I have a reason why not. Let me get your opinion. Perhaps a reason not to do this is that no good code gets written at hackathons. Sure, they're fun. You get to play around and come up with good ideas. You get to work with people you like, and depending on who runs it, you may impress somebody and get a job out of it. But eventually, after you've gone home, fallen asleep immediately, and gotten up at 3:30 AM because that's just how things work when you just stayed up far too late, then caught up on the things you need to do, you sit down to look at the code you wrote. And most of it now has to be fixed. Features need to be made into ones that work, rather than ones that work under certain conditions and crash under others. You need to actually make good systems you had placeholders for. If you take code that you wrote at a hackathon, which is by definition first-draft, under stress from the time limit, and proof of concept, and you immediately put it into production, then you are showing me that you don't understand how the process of writing secure software works.

"Last, and potentially worst, most functions contain open-source application dependencies. These libraries are statically embedded inside the function, and so they grow stale even as new versions of the library are released to the public. Over time, vulnerabilities are discovered in these older versions, including some that are very severe, and yet nothing in the serverless flow informs you they exist."

You know? That's terrible. I think that's such a big problem that we probably want to modify the serverless system to make that not a problem anymore. Let me run this past you--how about we keep some dependencies on site so that we can update them. We could just slot in the new libraries when we have to. And we'd have to be careful to ensure that all the dependency trees work well. Actually, if only we could have a repository of code that could be updated independently of the software. Those who can't keep up with new releases could include them statically, but if you could just load them when the program starts, that'd be great. Why don't we have a command on the system that just updates the database and then downloads the new approved versions of the libraries. I have a suggestion for what we should call it.
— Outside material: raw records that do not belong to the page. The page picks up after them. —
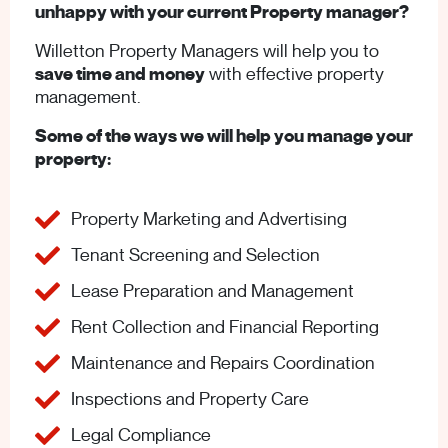
unhappy with your current Property manager?
Willetton Property Managers will help you to
save time and money
with effective property
management.
Some of the ways we will help you manage your
property:
Property Marketing and Advertising
Tenant Screening and Selection
Lease Preparation and Management
Rent Collection and Financial Reporting
Maintenance and Repairs Coordination
Inspections and Property Care
Legal Compliance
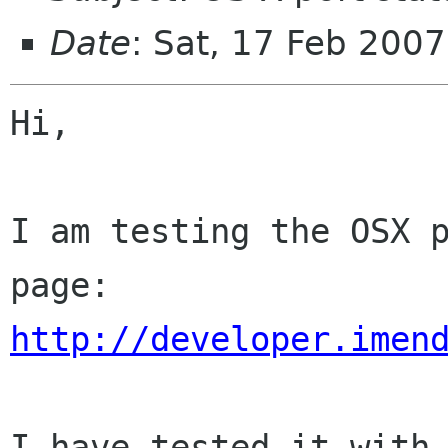
Date
: Sat, 17 Feb 200
Hi,

I am testing the OSX p
http://developer.imen
I have tested it with 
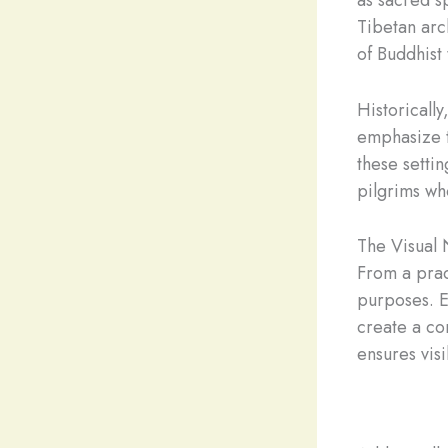
Tibetan arc
of Buddhist
Historically
emphasize t
these settin
pilgrims wh
The Visual 
From a prac
purposes. E
create a co
ensures vis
I'm thinking "pacman -Syu". Pacman stands for the Performant Agile Computing Management of Advancing Nodes, and the -Syu command stands for "see you, uberrisks". Can this suggestion be covered in the next DevOps article, please?

Sarcasm note: Obviously, I'm arguing for using a standard operating system that manages libraries automatically and can be patched easily. In case some are not familiar with the command, "pacman -Syu" is the command used to automatically update all packages on arch linux.